Could you copy out the lines of the records below word for word, starting at the line that contains "genus: Symphytum" and ending at the line that contains "scientific name: Agave deserti"?

** BEGIN SOURCE MATERIAL **

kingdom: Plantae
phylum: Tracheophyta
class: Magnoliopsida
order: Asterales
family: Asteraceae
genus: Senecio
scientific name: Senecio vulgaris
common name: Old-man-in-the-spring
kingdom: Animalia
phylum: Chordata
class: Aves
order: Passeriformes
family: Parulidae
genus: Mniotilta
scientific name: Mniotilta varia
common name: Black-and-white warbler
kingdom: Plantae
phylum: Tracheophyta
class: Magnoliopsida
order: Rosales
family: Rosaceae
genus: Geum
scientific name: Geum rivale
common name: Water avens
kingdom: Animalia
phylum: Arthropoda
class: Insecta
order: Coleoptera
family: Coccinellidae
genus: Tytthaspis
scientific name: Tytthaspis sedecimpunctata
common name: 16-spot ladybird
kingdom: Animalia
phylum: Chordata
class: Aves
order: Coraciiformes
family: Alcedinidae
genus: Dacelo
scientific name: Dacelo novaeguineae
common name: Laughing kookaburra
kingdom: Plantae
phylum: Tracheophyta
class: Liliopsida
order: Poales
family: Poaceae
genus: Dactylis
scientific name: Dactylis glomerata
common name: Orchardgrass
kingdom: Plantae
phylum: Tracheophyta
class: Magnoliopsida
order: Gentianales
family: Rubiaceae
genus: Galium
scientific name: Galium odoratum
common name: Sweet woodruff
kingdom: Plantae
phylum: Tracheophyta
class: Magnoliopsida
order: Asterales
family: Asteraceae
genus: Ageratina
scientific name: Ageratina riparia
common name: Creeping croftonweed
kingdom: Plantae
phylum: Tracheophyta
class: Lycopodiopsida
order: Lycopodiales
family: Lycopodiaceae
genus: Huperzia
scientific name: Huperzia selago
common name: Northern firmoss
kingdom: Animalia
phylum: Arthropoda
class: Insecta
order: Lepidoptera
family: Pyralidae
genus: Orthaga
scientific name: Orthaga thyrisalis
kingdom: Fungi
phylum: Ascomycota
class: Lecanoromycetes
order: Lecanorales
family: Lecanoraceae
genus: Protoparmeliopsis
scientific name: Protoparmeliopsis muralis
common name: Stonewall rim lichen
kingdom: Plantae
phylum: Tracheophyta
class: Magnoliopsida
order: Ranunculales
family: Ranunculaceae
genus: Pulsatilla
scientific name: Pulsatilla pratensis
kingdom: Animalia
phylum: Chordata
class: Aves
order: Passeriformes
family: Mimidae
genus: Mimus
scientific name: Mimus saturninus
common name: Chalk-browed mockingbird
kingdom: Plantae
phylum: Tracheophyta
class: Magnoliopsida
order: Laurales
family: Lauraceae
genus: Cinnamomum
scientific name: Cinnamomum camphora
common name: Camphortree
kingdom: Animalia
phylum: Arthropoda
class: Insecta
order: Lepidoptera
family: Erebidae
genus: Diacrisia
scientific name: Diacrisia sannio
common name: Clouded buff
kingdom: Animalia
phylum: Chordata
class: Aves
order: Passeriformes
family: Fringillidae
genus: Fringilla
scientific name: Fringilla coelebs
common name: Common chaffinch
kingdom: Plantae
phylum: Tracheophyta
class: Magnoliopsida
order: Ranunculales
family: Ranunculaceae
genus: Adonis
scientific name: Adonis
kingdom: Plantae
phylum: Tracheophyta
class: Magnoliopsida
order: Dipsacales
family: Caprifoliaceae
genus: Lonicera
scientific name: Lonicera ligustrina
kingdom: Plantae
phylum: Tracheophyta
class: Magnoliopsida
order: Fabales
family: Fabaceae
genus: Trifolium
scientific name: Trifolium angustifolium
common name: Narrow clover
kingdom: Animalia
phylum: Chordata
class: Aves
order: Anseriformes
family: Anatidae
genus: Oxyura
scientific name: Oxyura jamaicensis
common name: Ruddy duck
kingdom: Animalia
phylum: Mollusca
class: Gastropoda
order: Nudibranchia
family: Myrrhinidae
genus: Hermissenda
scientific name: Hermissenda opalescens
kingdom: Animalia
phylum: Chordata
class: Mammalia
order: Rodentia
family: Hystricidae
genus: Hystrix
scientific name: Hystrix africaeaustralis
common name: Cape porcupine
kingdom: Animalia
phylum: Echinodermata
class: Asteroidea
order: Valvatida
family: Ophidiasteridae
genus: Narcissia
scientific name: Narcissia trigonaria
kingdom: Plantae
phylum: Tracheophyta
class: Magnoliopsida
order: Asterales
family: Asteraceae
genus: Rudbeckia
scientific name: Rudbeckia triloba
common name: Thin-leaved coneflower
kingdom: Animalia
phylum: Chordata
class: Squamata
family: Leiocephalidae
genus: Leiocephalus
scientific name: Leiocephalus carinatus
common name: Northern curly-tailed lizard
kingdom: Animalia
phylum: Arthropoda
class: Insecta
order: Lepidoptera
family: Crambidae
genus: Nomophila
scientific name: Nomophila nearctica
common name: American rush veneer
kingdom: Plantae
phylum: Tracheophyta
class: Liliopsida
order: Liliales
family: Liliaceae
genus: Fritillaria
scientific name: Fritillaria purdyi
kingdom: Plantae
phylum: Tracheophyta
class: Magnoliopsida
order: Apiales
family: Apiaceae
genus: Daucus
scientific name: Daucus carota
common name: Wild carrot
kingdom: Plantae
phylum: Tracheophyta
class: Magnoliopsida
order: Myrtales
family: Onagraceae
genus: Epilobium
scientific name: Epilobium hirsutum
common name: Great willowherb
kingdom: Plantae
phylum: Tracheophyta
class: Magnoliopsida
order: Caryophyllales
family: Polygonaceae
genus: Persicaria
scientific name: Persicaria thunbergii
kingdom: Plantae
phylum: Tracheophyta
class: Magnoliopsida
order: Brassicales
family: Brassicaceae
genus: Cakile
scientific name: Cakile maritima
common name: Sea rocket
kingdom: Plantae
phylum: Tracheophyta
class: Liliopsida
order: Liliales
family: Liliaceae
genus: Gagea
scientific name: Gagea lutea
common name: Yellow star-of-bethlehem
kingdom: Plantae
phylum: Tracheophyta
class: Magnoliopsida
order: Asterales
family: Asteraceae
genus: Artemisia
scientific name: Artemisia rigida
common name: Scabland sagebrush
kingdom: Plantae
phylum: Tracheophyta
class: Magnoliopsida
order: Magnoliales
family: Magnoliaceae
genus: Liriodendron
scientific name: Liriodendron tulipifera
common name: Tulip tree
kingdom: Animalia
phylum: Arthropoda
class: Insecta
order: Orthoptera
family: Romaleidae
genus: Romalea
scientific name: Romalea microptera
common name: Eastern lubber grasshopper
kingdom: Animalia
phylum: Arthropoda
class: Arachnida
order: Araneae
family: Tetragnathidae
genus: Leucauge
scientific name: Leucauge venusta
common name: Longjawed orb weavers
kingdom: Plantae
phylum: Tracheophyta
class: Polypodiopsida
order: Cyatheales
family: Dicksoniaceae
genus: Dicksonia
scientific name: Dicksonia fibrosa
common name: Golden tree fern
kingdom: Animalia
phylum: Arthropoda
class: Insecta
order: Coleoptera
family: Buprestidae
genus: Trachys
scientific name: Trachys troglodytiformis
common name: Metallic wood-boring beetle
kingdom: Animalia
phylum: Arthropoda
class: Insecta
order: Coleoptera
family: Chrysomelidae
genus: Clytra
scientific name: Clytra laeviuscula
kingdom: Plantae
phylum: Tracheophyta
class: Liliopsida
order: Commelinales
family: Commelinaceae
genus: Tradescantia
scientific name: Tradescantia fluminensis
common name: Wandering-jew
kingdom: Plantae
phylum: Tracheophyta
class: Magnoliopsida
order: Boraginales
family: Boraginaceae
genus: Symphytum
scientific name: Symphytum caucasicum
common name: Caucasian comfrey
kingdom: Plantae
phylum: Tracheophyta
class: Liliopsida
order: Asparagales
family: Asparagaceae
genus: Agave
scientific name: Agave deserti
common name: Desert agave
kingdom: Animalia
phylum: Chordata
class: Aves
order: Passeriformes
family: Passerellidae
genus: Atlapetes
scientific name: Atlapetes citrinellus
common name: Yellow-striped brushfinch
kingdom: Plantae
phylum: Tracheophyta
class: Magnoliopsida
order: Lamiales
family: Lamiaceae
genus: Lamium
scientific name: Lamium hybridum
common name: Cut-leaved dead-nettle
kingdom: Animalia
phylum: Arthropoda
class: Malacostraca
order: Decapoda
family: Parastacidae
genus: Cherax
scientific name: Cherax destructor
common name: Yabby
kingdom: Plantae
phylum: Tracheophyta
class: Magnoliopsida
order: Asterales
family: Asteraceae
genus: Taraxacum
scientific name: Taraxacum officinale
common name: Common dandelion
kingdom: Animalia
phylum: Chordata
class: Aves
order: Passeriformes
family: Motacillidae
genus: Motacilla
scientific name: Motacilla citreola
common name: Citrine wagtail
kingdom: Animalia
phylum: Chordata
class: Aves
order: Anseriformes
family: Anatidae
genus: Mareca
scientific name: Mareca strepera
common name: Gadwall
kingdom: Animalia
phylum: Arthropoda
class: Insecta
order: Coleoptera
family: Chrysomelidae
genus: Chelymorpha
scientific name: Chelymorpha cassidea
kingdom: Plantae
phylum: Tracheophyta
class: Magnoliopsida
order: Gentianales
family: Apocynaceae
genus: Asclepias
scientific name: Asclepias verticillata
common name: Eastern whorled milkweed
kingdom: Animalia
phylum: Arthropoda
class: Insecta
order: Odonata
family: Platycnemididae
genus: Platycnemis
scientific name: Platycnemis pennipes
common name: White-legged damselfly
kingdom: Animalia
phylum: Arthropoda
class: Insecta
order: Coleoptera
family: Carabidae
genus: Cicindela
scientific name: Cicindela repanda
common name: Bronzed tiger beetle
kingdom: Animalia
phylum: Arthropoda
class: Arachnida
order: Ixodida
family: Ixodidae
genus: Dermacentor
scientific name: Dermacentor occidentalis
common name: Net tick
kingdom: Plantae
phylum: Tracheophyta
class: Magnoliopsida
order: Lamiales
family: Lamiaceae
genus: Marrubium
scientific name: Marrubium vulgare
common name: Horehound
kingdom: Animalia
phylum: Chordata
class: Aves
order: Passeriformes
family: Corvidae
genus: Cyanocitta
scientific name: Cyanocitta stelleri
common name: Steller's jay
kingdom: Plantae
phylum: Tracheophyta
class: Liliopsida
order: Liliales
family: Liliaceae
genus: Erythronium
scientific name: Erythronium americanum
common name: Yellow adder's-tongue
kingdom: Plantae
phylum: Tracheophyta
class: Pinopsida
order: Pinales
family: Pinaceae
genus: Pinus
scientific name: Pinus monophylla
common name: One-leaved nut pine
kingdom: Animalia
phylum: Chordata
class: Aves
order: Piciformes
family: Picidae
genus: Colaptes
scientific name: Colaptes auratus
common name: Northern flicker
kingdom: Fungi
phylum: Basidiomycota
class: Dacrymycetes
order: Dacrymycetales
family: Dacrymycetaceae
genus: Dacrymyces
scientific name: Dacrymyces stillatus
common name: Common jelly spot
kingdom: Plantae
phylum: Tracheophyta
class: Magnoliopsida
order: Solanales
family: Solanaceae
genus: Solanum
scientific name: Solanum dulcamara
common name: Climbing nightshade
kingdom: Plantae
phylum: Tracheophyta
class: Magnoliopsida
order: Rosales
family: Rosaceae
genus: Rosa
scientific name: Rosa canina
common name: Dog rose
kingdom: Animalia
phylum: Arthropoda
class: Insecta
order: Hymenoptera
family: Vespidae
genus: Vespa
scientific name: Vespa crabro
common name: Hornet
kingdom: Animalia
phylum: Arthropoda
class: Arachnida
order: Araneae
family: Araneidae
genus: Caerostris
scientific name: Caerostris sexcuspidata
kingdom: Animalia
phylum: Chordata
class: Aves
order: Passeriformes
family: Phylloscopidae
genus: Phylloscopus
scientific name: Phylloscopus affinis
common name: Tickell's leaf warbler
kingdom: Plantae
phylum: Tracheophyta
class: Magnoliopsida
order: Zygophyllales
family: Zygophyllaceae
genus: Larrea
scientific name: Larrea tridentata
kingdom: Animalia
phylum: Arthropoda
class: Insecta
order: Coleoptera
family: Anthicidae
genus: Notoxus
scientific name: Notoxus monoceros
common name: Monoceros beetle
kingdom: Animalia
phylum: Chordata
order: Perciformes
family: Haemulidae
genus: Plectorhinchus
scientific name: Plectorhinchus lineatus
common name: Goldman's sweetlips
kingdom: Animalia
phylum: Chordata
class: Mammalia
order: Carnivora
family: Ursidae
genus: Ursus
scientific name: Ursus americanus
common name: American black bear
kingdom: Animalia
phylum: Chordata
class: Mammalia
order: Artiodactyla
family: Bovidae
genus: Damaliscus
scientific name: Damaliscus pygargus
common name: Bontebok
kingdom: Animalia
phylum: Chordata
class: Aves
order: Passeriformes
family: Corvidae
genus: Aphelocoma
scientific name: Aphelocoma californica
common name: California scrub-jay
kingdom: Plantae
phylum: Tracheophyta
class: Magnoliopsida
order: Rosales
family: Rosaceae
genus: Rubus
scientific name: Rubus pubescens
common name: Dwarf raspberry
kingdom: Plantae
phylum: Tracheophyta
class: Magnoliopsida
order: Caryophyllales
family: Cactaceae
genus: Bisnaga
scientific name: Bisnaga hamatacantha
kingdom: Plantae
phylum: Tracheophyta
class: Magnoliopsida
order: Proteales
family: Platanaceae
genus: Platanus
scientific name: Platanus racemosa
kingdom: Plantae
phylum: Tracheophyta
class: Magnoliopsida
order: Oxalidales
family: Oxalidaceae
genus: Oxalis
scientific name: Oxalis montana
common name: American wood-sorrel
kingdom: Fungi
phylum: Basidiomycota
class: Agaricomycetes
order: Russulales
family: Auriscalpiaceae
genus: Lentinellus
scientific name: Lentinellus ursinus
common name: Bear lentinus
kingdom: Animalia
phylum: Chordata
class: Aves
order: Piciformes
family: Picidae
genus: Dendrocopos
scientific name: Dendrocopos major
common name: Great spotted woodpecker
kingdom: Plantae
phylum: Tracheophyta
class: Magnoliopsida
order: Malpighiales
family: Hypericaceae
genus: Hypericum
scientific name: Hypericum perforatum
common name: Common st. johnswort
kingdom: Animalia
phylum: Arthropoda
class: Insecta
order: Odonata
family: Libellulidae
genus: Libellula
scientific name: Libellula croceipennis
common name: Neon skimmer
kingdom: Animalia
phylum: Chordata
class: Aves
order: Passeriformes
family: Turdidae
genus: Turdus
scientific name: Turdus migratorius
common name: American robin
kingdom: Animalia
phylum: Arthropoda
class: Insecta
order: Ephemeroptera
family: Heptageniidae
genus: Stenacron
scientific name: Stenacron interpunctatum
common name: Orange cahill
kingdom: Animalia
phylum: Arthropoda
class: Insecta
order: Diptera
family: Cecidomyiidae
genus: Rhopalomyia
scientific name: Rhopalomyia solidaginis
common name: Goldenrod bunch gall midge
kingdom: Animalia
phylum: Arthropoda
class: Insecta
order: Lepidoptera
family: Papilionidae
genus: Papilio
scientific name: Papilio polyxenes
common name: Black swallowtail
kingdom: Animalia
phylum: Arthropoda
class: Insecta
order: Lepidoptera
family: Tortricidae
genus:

** END SOURCE MATERIAL **

WORKED ANSWER.
genus: Symphytum
scientific name: Symphytum caucasicum
common name: Caucasian comfrey
kingdom: Plantae
phylum: Tracheophyta
class: Liliopsida
order: Asparagales
family: Asparagaceae
genus: Agave
scientific name: Agave deserti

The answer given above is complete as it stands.